• Data in this exercise
☆ ☆ ☆ ☆

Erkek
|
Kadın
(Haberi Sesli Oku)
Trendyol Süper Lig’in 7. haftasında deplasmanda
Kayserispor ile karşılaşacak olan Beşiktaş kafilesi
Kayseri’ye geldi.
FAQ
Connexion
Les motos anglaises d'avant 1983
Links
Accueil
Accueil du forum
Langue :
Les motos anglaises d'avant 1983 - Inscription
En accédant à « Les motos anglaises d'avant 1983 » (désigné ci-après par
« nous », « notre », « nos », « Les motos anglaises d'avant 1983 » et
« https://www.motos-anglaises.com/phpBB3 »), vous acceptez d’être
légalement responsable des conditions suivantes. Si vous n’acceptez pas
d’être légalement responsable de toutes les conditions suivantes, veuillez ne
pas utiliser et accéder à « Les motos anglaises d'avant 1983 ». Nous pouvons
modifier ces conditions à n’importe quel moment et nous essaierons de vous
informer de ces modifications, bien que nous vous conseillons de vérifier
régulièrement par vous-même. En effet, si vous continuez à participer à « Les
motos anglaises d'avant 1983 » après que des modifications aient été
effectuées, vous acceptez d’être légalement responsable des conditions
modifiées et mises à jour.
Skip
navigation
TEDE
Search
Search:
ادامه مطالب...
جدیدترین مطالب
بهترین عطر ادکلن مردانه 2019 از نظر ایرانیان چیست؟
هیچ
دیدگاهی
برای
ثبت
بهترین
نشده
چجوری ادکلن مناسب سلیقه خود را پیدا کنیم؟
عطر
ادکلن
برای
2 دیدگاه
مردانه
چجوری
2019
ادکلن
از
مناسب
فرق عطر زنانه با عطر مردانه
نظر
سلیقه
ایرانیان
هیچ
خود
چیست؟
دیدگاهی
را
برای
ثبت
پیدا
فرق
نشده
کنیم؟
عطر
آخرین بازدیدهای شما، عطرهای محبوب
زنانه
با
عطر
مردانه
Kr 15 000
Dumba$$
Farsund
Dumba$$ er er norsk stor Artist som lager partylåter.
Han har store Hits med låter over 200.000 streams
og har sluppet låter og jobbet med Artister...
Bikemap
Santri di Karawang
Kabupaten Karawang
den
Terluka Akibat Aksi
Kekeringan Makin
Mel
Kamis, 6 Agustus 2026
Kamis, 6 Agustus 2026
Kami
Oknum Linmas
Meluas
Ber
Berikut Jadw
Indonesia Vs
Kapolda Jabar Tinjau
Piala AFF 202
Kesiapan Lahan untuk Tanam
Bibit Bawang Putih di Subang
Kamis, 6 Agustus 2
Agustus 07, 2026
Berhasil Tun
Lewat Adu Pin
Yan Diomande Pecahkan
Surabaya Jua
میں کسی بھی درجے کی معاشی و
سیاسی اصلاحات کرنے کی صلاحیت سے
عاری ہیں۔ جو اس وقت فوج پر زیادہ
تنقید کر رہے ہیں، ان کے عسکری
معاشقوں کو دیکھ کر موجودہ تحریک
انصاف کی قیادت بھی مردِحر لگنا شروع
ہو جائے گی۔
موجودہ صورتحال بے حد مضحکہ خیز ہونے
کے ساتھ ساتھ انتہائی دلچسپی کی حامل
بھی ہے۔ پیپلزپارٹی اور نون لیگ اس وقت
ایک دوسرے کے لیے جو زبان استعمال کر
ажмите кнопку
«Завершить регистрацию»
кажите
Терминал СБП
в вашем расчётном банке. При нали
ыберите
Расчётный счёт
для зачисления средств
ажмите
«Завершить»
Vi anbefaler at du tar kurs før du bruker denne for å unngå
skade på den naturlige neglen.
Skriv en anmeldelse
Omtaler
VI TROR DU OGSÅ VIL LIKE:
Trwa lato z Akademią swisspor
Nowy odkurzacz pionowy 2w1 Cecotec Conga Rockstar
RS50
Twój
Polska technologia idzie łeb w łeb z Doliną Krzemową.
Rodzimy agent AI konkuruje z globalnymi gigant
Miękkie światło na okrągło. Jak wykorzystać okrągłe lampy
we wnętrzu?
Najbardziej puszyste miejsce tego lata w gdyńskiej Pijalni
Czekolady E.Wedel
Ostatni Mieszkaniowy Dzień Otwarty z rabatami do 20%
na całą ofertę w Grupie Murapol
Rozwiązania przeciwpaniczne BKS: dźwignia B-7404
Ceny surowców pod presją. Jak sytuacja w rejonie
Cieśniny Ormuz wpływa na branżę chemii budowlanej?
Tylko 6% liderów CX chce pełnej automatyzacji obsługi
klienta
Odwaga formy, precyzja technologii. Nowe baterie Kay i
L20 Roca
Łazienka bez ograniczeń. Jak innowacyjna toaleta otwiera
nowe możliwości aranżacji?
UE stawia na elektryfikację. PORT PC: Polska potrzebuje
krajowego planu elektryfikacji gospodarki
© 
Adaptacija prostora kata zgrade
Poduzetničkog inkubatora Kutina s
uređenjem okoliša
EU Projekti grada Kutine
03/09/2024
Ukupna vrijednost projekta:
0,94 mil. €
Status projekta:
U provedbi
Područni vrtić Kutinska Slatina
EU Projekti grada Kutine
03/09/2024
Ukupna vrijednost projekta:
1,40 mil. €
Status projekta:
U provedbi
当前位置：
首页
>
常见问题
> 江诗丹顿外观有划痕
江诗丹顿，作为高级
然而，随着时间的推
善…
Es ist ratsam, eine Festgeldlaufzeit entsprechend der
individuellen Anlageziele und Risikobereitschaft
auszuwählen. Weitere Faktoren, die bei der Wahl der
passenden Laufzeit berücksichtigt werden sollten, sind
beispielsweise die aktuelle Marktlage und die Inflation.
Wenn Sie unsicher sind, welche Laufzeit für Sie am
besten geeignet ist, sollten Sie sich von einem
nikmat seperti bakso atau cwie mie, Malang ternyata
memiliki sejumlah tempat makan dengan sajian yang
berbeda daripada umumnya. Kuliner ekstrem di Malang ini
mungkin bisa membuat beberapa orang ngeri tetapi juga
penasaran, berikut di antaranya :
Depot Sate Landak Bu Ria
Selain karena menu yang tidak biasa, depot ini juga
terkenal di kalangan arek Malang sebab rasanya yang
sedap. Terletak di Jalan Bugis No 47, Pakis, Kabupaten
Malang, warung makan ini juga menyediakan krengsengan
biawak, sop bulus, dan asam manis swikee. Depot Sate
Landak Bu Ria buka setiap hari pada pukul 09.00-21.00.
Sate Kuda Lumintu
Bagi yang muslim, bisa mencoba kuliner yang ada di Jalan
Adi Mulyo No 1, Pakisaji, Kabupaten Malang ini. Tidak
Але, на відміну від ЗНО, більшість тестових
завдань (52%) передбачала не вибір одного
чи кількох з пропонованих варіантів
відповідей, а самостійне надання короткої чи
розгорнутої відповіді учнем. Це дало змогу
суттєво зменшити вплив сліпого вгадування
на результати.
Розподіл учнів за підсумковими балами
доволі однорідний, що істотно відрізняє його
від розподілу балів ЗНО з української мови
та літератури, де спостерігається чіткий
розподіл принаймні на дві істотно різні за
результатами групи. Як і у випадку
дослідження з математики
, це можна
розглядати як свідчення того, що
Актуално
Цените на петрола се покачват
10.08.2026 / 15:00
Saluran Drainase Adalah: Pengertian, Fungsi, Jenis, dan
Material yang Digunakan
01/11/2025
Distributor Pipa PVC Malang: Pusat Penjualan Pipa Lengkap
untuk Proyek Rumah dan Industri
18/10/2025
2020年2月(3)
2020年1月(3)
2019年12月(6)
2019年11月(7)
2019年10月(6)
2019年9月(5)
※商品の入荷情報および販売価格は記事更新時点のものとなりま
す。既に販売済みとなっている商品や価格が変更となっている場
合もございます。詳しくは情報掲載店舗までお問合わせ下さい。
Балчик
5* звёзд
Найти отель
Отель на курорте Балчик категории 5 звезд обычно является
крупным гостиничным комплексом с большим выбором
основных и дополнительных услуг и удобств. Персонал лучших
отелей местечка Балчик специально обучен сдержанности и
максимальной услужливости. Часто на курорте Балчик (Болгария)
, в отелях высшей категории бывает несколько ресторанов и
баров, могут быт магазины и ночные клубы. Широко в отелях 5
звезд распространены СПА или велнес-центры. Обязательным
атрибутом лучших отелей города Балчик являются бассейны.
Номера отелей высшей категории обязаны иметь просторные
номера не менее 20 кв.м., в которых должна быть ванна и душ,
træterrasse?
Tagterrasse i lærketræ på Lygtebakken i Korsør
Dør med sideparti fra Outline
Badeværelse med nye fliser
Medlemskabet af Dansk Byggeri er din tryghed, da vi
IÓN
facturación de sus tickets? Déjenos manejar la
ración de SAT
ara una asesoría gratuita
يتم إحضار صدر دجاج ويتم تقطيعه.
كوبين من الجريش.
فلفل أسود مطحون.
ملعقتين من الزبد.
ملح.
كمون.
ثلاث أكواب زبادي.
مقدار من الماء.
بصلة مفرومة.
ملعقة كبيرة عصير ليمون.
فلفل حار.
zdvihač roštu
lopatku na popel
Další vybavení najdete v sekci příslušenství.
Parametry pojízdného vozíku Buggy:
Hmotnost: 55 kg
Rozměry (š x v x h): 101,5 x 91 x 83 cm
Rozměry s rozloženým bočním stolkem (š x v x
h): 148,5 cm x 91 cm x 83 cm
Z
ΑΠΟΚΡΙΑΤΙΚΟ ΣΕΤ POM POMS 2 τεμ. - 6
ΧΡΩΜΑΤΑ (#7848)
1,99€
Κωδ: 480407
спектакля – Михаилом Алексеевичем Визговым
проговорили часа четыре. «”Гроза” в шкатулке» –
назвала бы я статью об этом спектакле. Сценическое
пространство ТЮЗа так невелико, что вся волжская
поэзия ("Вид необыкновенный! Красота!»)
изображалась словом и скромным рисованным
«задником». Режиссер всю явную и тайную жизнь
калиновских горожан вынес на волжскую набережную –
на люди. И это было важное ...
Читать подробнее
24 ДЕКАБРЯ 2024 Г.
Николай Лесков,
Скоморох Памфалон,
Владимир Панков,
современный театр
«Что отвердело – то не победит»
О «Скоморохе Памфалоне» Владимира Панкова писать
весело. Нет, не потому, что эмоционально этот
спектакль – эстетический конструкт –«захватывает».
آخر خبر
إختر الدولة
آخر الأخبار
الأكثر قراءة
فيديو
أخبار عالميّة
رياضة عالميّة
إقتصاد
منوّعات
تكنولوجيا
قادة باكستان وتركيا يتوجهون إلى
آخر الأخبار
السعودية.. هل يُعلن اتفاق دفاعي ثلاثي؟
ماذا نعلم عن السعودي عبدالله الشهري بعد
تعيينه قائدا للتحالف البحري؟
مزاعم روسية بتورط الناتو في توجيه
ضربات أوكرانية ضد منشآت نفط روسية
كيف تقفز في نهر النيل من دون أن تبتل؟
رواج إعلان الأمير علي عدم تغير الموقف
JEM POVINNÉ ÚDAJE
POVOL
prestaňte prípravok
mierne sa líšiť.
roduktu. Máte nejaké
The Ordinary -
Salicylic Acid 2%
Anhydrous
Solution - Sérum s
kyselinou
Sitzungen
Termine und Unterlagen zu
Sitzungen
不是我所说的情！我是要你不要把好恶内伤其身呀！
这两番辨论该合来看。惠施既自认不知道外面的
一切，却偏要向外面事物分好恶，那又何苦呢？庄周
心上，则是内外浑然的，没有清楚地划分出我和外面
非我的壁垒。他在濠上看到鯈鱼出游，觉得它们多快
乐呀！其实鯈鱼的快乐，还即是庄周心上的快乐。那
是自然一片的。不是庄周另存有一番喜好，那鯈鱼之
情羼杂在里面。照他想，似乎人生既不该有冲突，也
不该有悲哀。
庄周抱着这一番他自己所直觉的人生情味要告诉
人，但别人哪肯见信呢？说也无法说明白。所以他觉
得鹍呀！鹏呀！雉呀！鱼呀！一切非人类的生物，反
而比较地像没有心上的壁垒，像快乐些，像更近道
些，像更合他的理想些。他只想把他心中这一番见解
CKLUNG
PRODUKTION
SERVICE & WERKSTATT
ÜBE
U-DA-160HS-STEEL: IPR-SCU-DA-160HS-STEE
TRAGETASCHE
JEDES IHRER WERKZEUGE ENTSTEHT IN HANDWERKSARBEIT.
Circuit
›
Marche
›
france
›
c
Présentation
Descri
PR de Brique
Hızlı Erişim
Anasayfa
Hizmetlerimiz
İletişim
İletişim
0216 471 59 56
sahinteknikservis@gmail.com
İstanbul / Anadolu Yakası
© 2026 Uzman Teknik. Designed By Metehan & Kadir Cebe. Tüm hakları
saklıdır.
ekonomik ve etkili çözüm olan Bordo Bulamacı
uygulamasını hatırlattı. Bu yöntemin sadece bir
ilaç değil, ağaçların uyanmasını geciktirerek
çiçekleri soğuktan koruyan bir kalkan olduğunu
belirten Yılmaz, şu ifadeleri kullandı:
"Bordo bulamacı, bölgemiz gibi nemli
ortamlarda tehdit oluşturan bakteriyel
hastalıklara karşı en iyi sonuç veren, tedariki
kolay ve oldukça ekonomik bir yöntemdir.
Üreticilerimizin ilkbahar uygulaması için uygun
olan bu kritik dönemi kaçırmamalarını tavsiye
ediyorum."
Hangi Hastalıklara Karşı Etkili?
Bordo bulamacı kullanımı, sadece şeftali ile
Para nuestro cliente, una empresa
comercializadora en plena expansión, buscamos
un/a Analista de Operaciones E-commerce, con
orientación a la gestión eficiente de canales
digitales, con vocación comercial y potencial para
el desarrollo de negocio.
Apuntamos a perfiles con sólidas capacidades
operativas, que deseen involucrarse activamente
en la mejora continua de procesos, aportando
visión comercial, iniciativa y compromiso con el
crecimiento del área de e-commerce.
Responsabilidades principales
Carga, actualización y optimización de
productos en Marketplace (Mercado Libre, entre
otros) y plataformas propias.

☆ ☆ ☆ ☆

• Requirement
Only a number is wanted: how many lines of the material above hold "Polska"?

• Solution to this task
2